Beliefs, faiths and preferences are legitimate in many areas of life: we may 'believe in' a god, have a particular philosophical orientation or prefer rugby union to rugby league. But 'beliefs' are not helpful in diagnosing environmental trends or forecasting the future. Howard is "situating the appreciation": he believes without rational justification that no catastrophe is on the cards. So the trends already seen must not be thought of as having momentum in case they portend that very catastrophe. This is arguing backwards from a preference and it must be exposed.
His mode of thinking is common amongst climate change sceptics and deniers. It is seen, for example, in the insistence of some that the 'pause' in temperature rises over the last few years (for which there are several potential explanations, including a decline in solar output) means that warming is no longer occurring. This is akin to Howard's point that, because there have been big bush fires in our past, as there are now, climate change has no bearing on trends in fire behaviour past, present or future. All that matters is variability.
Howard also argues that politicians should not be intimidated or browbeaten. Quite so. But they should listen to evidence, query the methods used in providing it and weigh it up - without prejudice, preconception or bias. Politicians are practised in dealing with lobbying. Howard's government provided subsidies to car manufacturers who periodically threaten to abandon Australia if their efforts are not subsidised. Is this 'intimidation'? Of course it is! It is also part of the industry's normal modus operandi, and dealing with such things is integral to the operation of government.

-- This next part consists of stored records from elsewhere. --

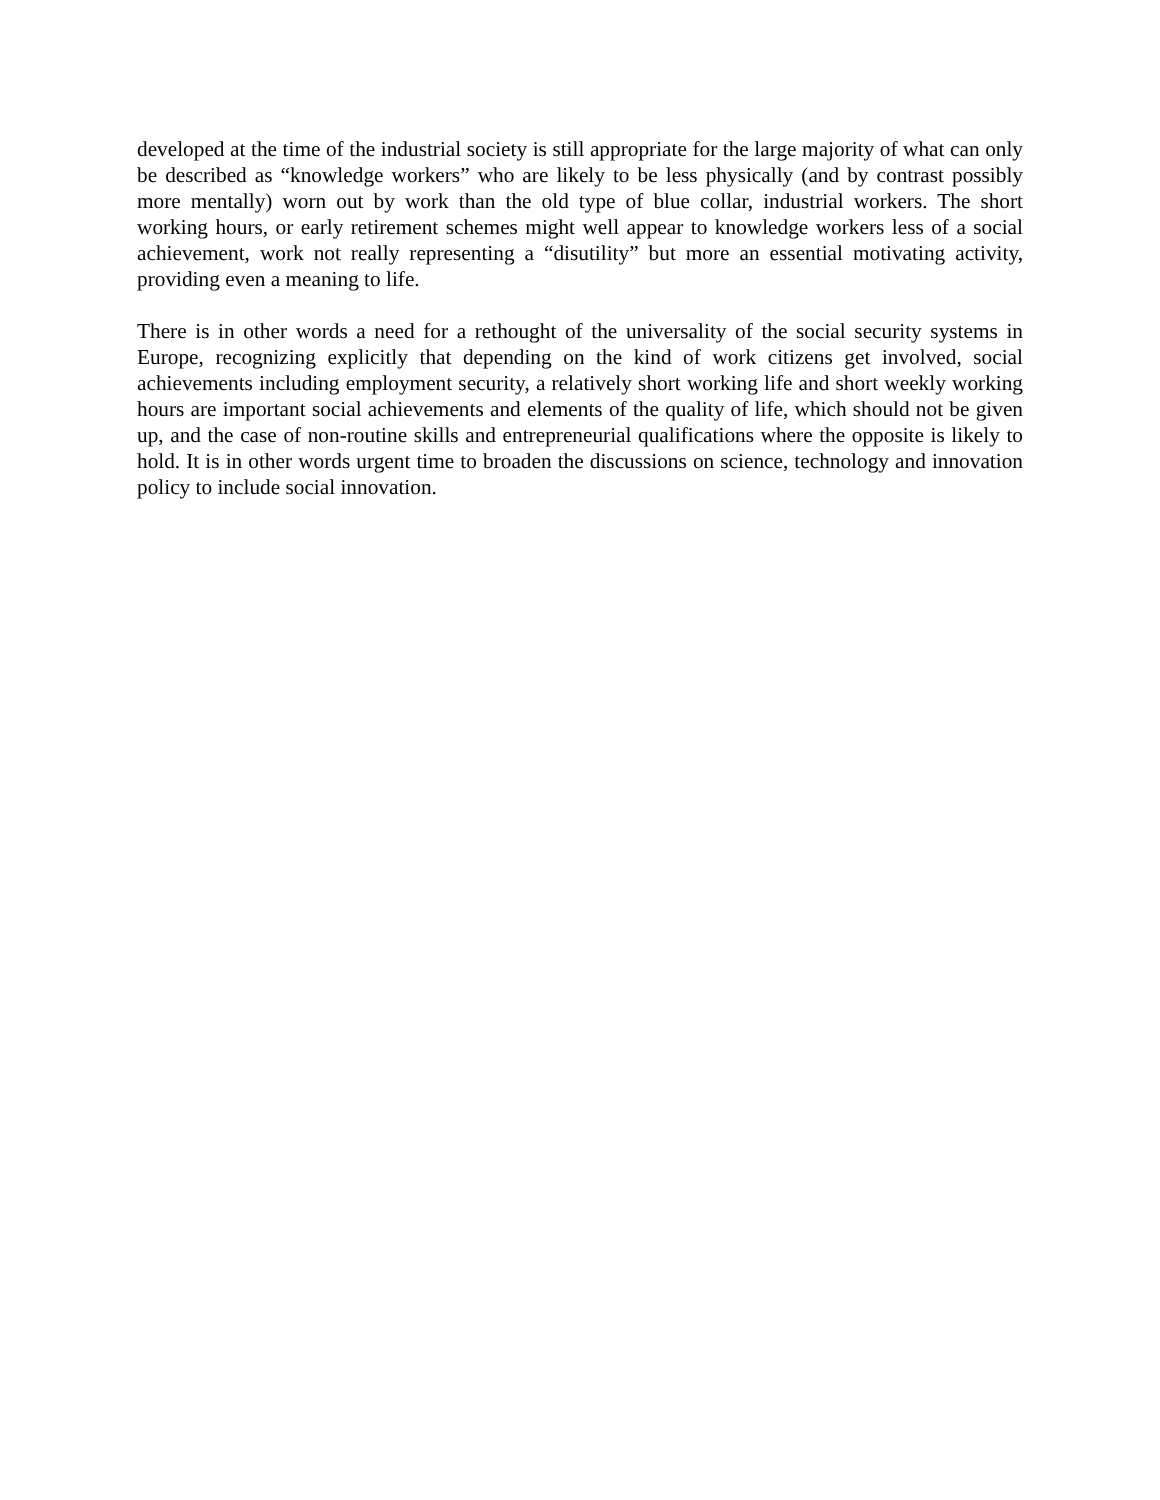developed at the time of the industrial society is still appropriate for the large majority of what can only be described as “knowledge workers” who are likely to be less physically (and by contrast possibly more mentally) worn out by work than the old type of blue collar, industrial workers. The short working hours, or early retirement schemes might well appear to knowledge workers less of a social achievement, work not really representing a “disutility” but more an essential motivating activity, providing even a meaning to life.
There is in other words a need for a rethought of the universality of the social security systems in Europe, recognizing explicitly that depending on the kind of work citizens get involved, social achievements including employment security, a relatively short working life and short weekly working hours are important social achievements and elements of the quality of life, which should not be given up, and the case of non-routine skills and entrepreneurial qualifications where the opposite is likely to hold. It is in other words urgent time to broaden the discussions on science, technology and innovation policy to include social innovation.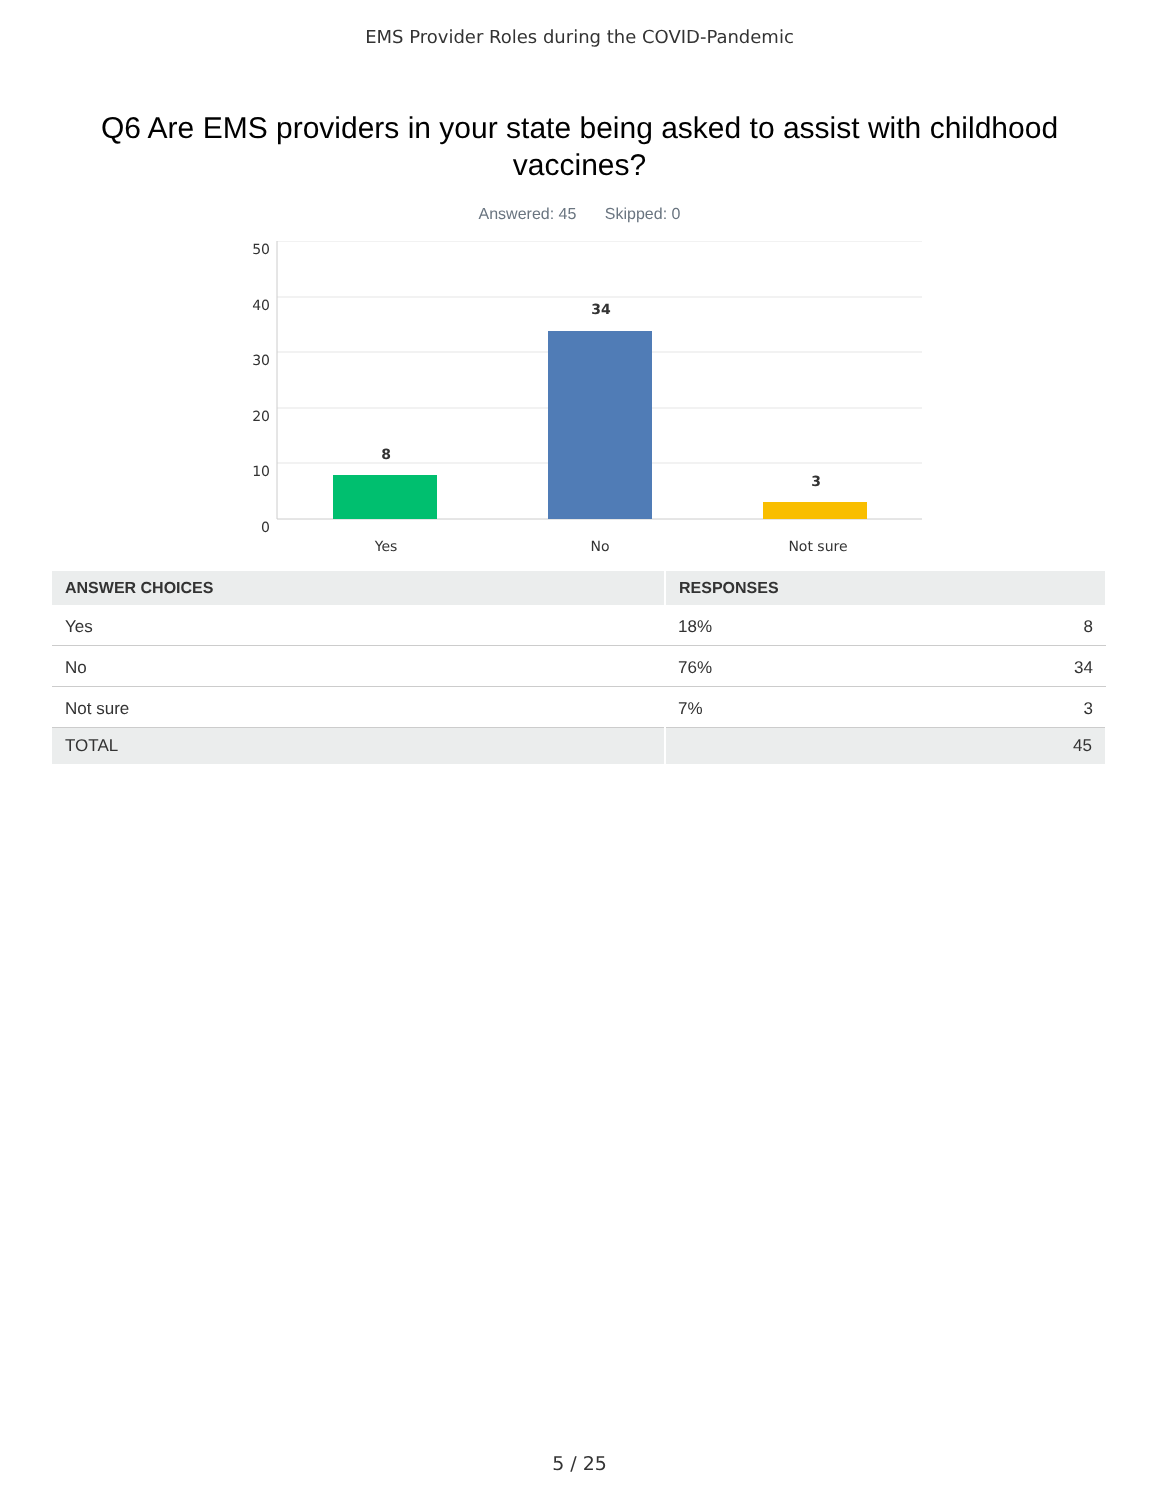EMS Provider Roles during the COVID-Pandemic
Q6 Are EMS providers in your state being asked to assist with childhood vaccines?
Answered: 45 Skipped: 0
50
40
30
20
10
0
8
34
3
Yes
No
Not sure
| ANSWER CHOICES | RESPONSES | |
| --- | --- | --- |
| Yes | 18% | 8 |
| No | 76% | 34 |
| Not sure | 7% | 3 |
| TOTAL | 45 | |
5 / 25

A sensible society considers where it might be going. It plans for its future, both the short term and the long, by soberly evaluating its strengths and weaknesses, the opportunities it might exploit and the threats it faces. It does not work from the basis of weak logic, the selective plucking of evidence or the unreasoning denial and denigration of expert opinion.
John Howard does not perceive the bigger picture. He is not serving us well here.